The main tool of analysis we use is unsupervised, i.e. clustering. We introduced Coupled Two-Way Clustering, CTWC, an effective data mining method that zeroes in on small subgroups of genes and samples to extract partitions of samples and groups of genes with correlated expression profiles. CTWC uses a clustering method, called Super-Paramagnetic Clustering (SPC), which was introduced several years earlier, and is based on the physics of disordered granular ferromagnets. Our current algorithmic developments involve various extensions and improvements of our methodology; finding ways to optimize parameters used by the algorithms, to use partial, incomplete information about a subgroup of the samples or genes, and to find ways to integrate and fuse data from different sources in a controlled manner.

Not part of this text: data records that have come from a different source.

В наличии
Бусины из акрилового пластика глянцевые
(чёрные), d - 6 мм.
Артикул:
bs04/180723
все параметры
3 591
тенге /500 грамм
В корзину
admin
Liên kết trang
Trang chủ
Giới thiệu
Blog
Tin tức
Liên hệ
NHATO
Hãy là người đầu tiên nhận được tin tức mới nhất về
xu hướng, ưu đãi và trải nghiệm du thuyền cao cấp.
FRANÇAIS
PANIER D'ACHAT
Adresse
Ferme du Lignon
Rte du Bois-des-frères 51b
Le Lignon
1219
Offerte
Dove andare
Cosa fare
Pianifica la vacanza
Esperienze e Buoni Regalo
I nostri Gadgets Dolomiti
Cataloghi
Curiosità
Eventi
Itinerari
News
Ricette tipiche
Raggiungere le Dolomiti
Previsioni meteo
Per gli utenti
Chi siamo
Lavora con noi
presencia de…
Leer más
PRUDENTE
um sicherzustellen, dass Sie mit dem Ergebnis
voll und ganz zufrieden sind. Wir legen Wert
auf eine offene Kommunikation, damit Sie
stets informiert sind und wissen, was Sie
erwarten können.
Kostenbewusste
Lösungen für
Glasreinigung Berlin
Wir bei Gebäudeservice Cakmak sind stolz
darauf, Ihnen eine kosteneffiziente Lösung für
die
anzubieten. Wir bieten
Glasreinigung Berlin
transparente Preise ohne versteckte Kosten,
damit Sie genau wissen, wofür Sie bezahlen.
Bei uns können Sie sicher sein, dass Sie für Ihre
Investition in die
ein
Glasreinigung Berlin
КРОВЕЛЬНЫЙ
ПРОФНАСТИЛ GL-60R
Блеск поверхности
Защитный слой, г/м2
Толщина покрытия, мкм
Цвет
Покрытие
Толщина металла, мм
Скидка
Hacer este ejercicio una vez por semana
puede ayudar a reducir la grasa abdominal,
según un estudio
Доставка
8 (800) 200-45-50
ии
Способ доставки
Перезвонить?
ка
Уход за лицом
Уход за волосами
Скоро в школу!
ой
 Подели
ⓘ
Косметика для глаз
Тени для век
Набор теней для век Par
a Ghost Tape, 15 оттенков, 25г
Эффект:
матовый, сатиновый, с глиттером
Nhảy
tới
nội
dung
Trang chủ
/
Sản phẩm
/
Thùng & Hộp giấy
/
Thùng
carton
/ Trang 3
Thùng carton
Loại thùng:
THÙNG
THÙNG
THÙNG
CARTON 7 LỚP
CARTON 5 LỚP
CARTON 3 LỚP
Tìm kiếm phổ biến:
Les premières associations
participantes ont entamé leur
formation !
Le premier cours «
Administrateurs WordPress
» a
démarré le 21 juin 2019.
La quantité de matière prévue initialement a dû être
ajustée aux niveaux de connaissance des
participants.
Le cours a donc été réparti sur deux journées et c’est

We are also using supervised methods of analysis, based on classical as well as more recently developed statistical methods. Attempts to combine powerful supervised classifiers with clustering are also under way, and we are developing algorithms to produce reliable estimates of the statistical significance of "hits" in searches for known transcription factor binding sequences.

Finally - excursions into the realm of statistical physics still occur, albeit sporadically. Analytical and numerical investigations of Potts models are driven mainly by algorithmic developments, but our work on self-averaging in disordered ferromagnets or the low temperature phases of spin glasses has no biological motivation. These studies are not the reason for our activity coming under the header of  "Computational Physics".  Rather, the reason is anachronistic - I am a physicist by training and my office is (for the time being) in the Physics building. Neither of these facts should be held against me.